Serang, KPonline – Sidang perkara Nomor 12/G/2017/PTUN.Serang kembali digelar di Pengadilan Tata Usaha Negara (PTUN) Serang, Banten, Selasa (20/6/2017). Persidangan ini berkaitan dengan gugatan yang dilakukan Federasi Serikat Pekerja Metal Indonesia (FSPMI) terhadap penetapan upah minimum kabupaten Tangerang Tahun 2017.
Dalam gugatannya, FSPMI-KSPI berpandangan bahwa UMK Tangerang tahun 2017 tidak sesuai dengan mekanisme yang diatur dalam peraturan perundang-undangan. Salah satunya adalah tidak adanya survey pasar, serta penetapan UMK yang tidak sesuai dengan rekomendasi Bupati.
Penting untuk diketahui, gugatan ini adalah bagian dari perlawanan setikat buruh terhadap penetapan UMK yang dilakukan sesuai dengan PP 78/2015. Dimana jauh sebelumnya, buruh Indonesia berjuang agar PP ini dicabut.
Saat membacakan putusan, Majelis Hakim PTUN Serang mengabulkan sebagian gugatan Penggugat.
Pengadilan memerintahkan Gubernur Banten mencabut Surat Keputusan UMK Tangerang Tahun 2017 menerbitkan Surat Keputusan yang baru, sesuai dengan petitum Penggugat. Alasannya, karena penerbitan Surat Keputusan terkait UMK tersebut menyalahi prosedur yang berlaku.
Sayangnya, meskipun memerintahkan agar SK UMM dicabut, tetapi permintaan penambahan nominal terhadap nilai UMK tidak dikabulkan.

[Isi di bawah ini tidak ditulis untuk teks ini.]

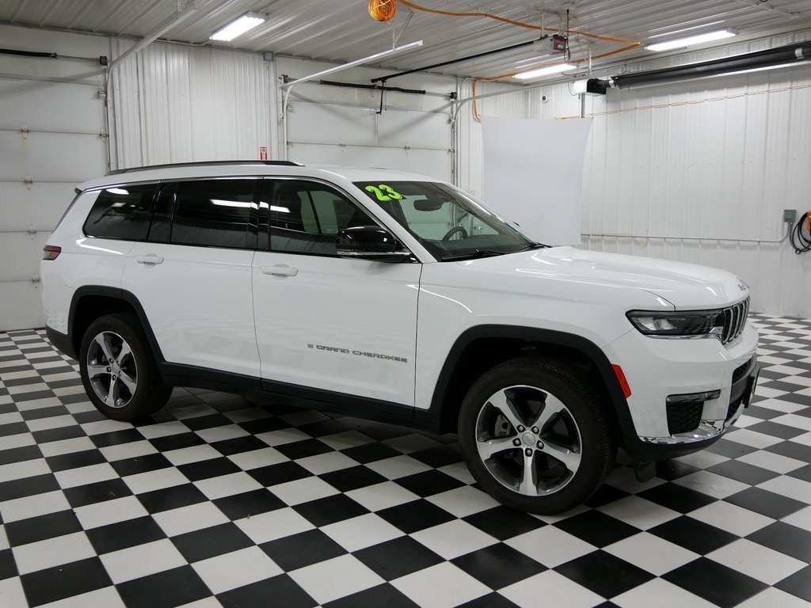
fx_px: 703
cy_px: 304
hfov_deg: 60.0
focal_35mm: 30
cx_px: 406
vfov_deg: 46.8
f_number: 3.7
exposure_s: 1/60
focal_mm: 15
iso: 320
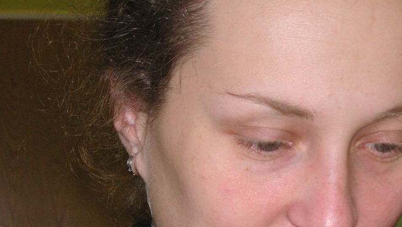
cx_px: 206
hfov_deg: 15.1
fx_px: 1514
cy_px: 144
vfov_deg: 8.6
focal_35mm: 142
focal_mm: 17.1
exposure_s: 1/105
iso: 160
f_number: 5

Seperti diketahui, UMK Tangerang tahun 2017 adalah Rp3.270.000, sedangkan Bupati Tangerang merekomendasikan Rp3.350.000. Dalam hal ini, buruh meminta agar dalam perubahan SK UMK yang baru, nilainya naik menjadi seperti yang direkomendasikan oleh Bupati.
“Tidak ada perubahan nominal, karena tidak ada survey KHL yang menyatakan nilai 3,35 juta adalah benar sesuai hasil survey,” kata Direktur LBH FSPMI Banten, Sofiyudin Sidik.
Melihat keputusan ini, secara prinsip buruh berhasil membuktikan bahwa mekanisme penetapan UMK Tangerang bertentangan dengan hukum. Disamping itu, disebutkan dalam putusan, DPW FSPMI memiliki legal standing untuk mewakili kaum buruh dalam menggugat upah minimum.